I should add that I clerked on the First Circuit, and although I liked Justice Breyer, at the time of his nomination to the SCOTUS I thought he was going to be too haughty, too intellectual, too “wonkish” or technocratic. I am pleased to say that he has proven me largely wrong.

Posted by: Marty Lederman | Jan 22, 2006 10:18:09 PM

Rick would be much more able to speak to this. Justice Breyer is, I suspect, much more deferential to administrative actors and beauracracies, and skeptical of juries (and plaintiffs generally), than Justice Arnold would have been. See, e.g., his decisions on punitive damages. And my impression is that Justice Arnold would have followed more in the footsteps of Justice Brennan generally. But I agree that they’re not *that* far apart.

Posted by: Marty Lederman | Jan 22, 2006 10:15:37 PM

Marty,

Do you really see Richard Arnold as having been all that different ideologically from Justice Breyer? I clerk in Little Rock for the other Judge Arnold, and I have a tremendous amount of respect for his late brother. He would have been a fabulous justice, and I am sad Clinton decided not to nominate him. On the other hand, I don’t imagine him as a liberal fire brand staking out wild positions far to the left of Breyer.

Posted by: Nate Oman | Jan 22, 2006 10:03:25 PM

A couple of quick responses, Rick — not remotely intended to adequately address all the issues you raise.

1. Breyer and Ginsburg were (accurately) seen at the time as much more centrist, bureaucratic nominees than those Clinton was expected (by Republicans and Democrats alike) to nominate. I recall vividly that many of us on the Left were disappointed that after waiting an entire generation for Supreme Court nominations, the politics were such that we had to settle for RBG and SGB, both of whom were perfectly fine, but not at the top of our lists (in contrast to, for instance, your Judge, Rick, or some of RBG’s DC Circuit colleagues). (I’ll confess, however, that they have turned out better than I’d hoped, even if neither of them reminds me of Justice Brennan.)

2. How would the Right, and the Senate, react if the next Democratic President nominated persons who I would consider the Democratic/liberal equivalents of Roberts and Alito — say, folks such as Kathleen Sullivan and Pam Karlan (or Walter Dellinger and Marsha Berzon, if they were a decade younger)? I wouldn’t think there was anything *wrong* with Republican Senators voting against such candidates — and more to the point, I’d expect many would do so, and that the National Review and Wall Street Journal and Weekly Standard, etc., would strongly oppose them. Do you think otherwise? If so, perhaps I’m miscalculating the political pulse around here. (Wouldn’t be the first time.)
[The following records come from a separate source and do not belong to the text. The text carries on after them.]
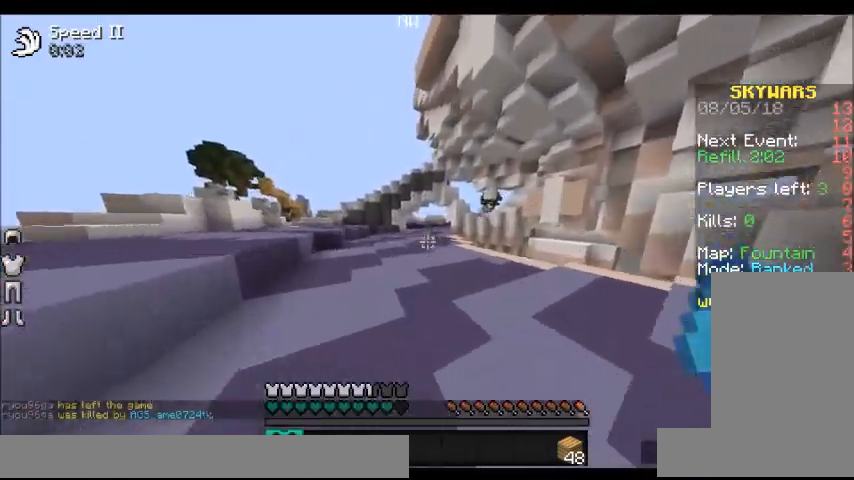
Gameplay with keyboard and mouse; each line is a JSON object with the keys and mouse buttons held at the frame after it. "events" lists presses ("down") and releases ("up") of "a", "d", "s", "space", "w", "mouse_left" and "mouse_right" between this image and that frame as [ms after this image, input, new state], when the widget could be followed in between. "mouse_left", "mouse_right" = the "left", "right" buttons of the "mouse" list. No other keys are recorded. Fast repeated clicks can show as one long hold. Mouse movement is not recorded.
{"keys": ["a", "space", "w"], "mouse": [], "events": []}
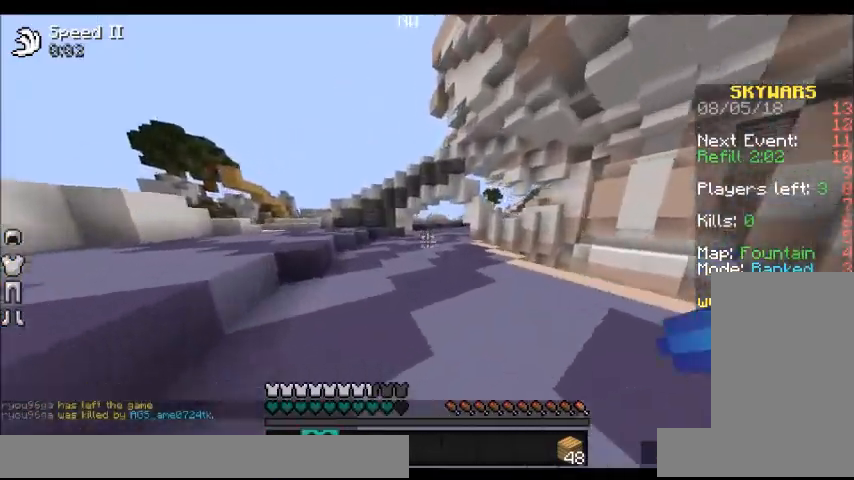
{"keys": ["space", "w"], "mouse": [], "events": [[401, "a", "up"]]}
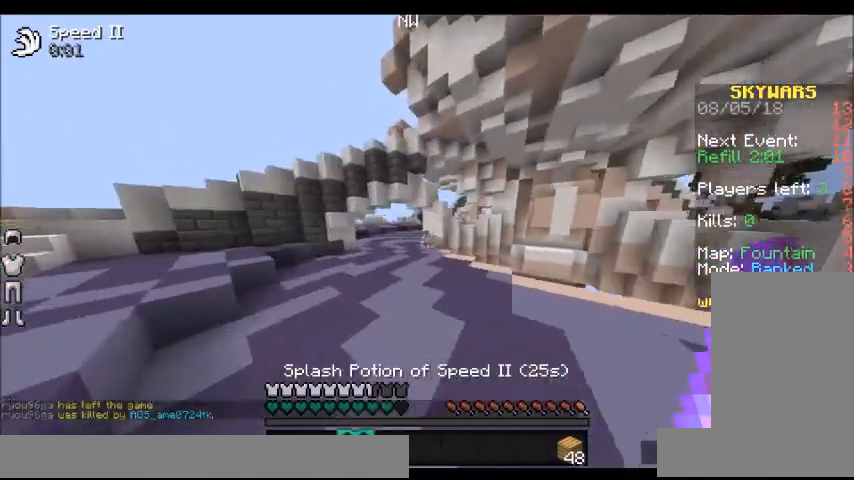
{"keys": ["space", "w"], "mouse": [], "events": [[100, "a", "down"], [300, "a", "up"]]}
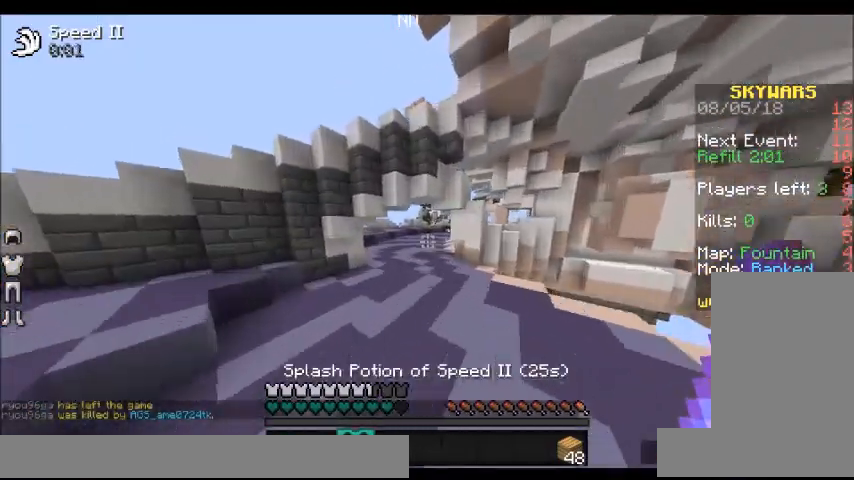
{"keys": ["space", "w"], "mouse": [], "events": []}
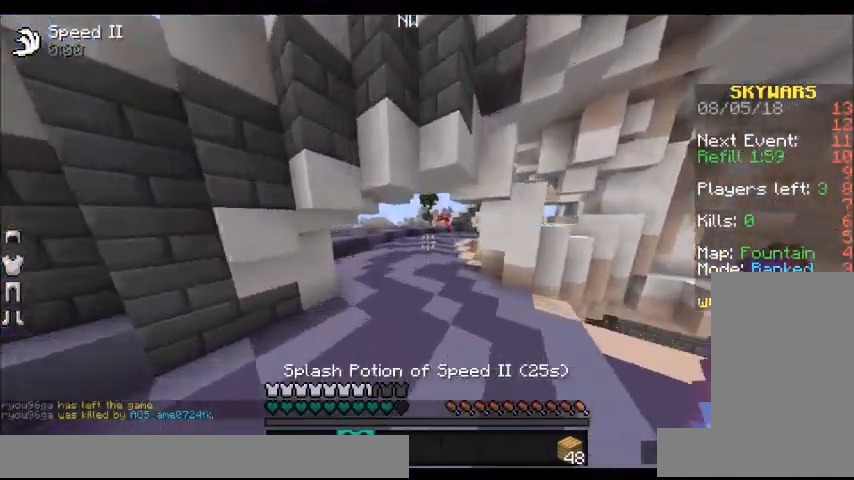
{"keys": ["w"], "mouse": [], "events": [[167, "space", "up"]]}
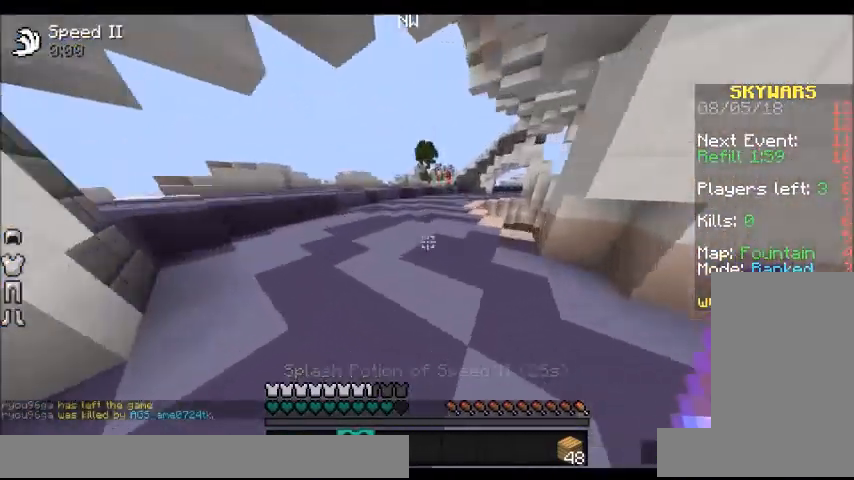
{"keys": ["w"], "mouse": [], "events": [[101, "mouse_right", "down"], [201, "mouse_right", "up"]]}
3. In the “inherent” Executive power cases, the statutes the President is violating were enacted by votes of overwhelming majorities of the Congress, and signed by the President. Unlike the New Republic, I don’t think that their democratic pedigree is necessarily a *sufficient* reason to uphold the laws — I simply think the article II arguments are wrong, and that the Court should rebuff the President because his claims are a profound threat to the checks and balances that prevent autocracy. But *if,* like TNR, deference to democratic lawmaking is one’s touchstone, then the President should lose the cases. (Did *anyone* vote for George Bush because he promised to waterboard and to violate FISA?)